▸ PROBLEM STATEMENT:
Only the lines from the one with "Similarly, EBITDA improved, totalling" to the end of the data below should be returned, each exactly as it stands.

[DATASET ENTRIES — start]

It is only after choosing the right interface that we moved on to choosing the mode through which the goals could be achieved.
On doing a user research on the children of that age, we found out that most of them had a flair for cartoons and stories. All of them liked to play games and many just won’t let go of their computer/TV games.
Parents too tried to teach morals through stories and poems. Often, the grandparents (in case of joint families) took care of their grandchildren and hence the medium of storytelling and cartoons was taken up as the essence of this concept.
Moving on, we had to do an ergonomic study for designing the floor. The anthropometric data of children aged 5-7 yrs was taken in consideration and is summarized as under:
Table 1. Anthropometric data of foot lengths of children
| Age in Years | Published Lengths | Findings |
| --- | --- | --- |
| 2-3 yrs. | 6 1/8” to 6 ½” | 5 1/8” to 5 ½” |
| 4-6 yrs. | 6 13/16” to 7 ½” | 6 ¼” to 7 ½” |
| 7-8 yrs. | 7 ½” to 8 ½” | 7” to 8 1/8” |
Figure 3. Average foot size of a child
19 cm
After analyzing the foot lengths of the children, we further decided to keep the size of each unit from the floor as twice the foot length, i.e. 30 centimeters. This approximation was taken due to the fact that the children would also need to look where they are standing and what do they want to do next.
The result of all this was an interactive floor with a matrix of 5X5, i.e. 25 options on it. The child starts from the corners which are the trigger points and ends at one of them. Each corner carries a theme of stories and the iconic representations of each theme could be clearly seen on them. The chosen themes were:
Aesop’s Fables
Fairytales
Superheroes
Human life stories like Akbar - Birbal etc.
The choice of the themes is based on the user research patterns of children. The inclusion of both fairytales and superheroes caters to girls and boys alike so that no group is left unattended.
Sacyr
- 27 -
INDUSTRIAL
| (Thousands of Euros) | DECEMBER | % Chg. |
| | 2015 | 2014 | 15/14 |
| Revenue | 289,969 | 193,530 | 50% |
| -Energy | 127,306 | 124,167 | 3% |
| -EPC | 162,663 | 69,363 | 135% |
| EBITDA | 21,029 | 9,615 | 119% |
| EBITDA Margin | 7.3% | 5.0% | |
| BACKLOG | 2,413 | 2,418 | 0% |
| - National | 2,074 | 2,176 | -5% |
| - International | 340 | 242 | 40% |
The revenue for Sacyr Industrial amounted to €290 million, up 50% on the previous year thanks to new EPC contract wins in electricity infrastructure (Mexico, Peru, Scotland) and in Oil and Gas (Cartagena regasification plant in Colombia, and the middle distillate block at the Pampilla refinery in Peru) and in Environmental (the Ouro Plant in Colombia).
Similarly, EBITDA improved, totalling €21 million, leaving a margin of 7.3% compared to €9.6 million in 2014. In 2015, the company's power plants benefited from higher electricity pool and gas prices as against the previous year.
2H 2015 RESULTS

[DATASET ENTRIES — finish]

▸ TASK ANSWER:
Similarly, EBITDA improved, totalling €21 million, leaving a margin of 7.3% compared to €9.6 million in 2014. In 2015, the company's power plants benefited from higher electricity pool and gas prices as against the previous year.
2H 2015 RESULTS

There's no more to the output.